As to the former, who cares? As to the latter, we all should.
Warren Moon believes that the Eagles are bungling the Donovan McNabb situation. Moon compares the situation to his own exit from Houston. Specifically, Moon tells Jim Corbett of USA Today that, when the Oilers traded Moon out of Houston because the franchise deemed that Cody Carlson (who?) was ready to take over the Chuck ‘n’ Duck offense, the Oilers let Moon know what was happening, and worked to accommodate his trade preferences.
Moon believes the Eagles are doing the exact opposite.

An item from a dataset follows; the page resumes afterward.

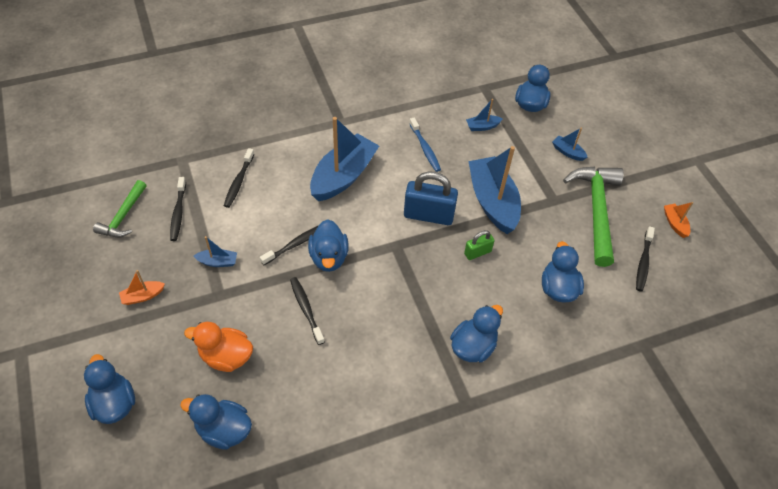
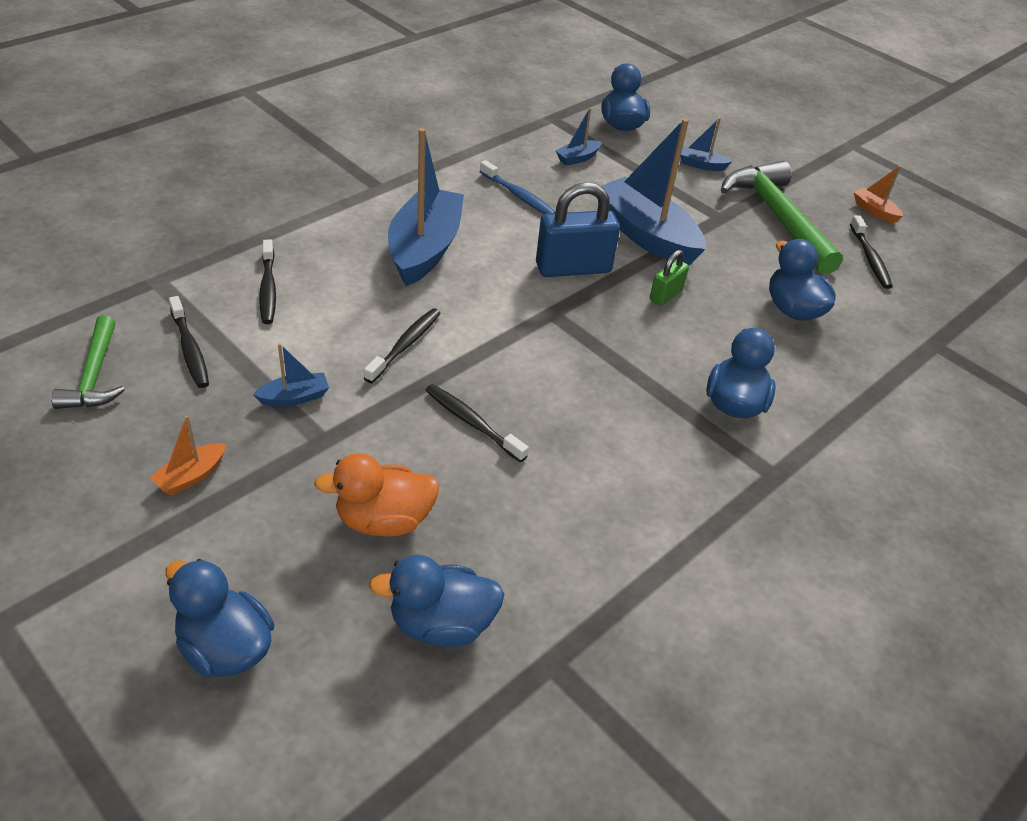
camera: 25 degrees left, 10 degrees down
blue duck [308,219,349,272] -> none

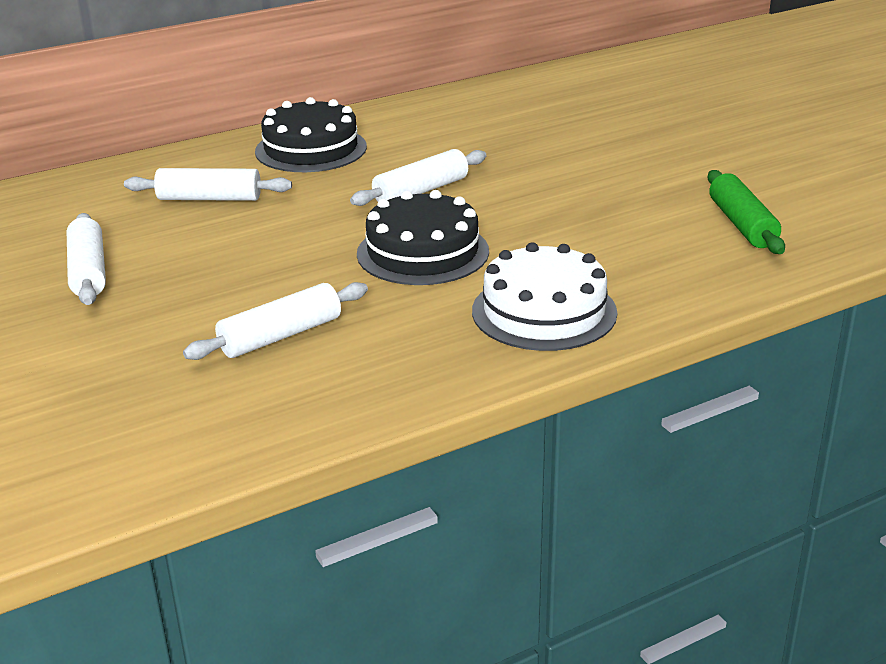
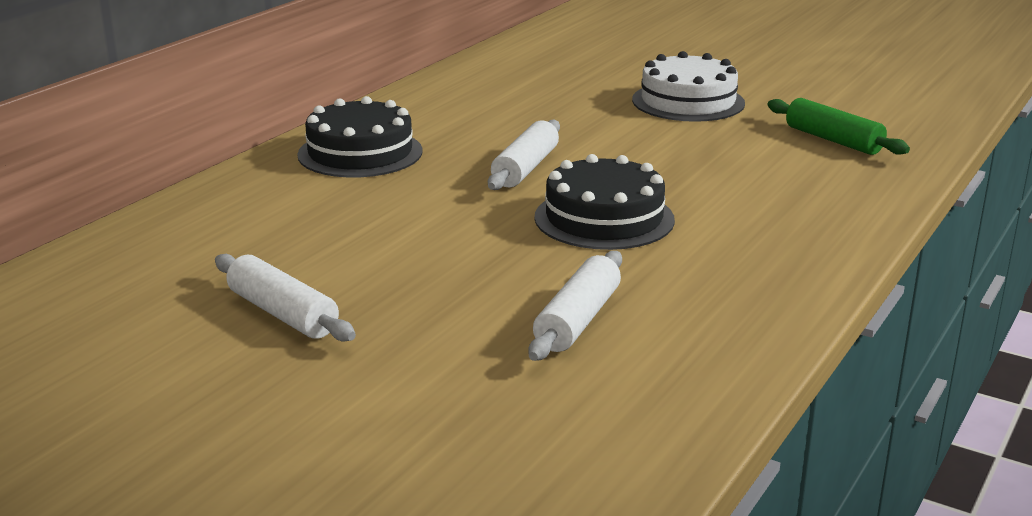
camera: 30 degrees left, 5 degrees down
white rolling pin [124,168,292,201] -> none
white cake [472,242,617,351] -> white cake moved to [632,51,745,122]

“It’s mind-boggling they would put Donovan in this
position,” Moon told Corbett. “He’s hearing about things second hand, which I
don’t think shows him a lot of respect.
“It really surprises me because the Philadelphia
Eagles have already made very strategic and very smart personnel moves
that has gotten them in position to win championships. This one really
baffles me, especially because of how important that position is.”
On the surface, Moon has a point. The Eagles’ focus apparently has been maximizing trade value, and nothing more. As a result, potential suitors like the Browns and the Cardinals, apparently convinced that the Eagles wanted too much for McNabb, made other plans. Now that the Eagles appear to be willing to take the best offer, teams that may have made offers are out of the picture.
Still, no one knows whether and to what extent the Eagles are communicating with McNabb, or whether the Eagles will try to move him to a team that he wants to join.
The other side of the coin, of course, is that the Eagles have no duty to do anything along the lines of cooperating with McNabb. And given their propensity to lock players up to ultra-long-term deals and then say “tough crap” after a few years go by and the player feels underpaid, we’d be inclined to think that the Eagles are oblivious to — or simply don’t care about — whether and to what extent their handling of McNabb’s departure reflects “respect” for the player, or has a negative impact on the men who remain.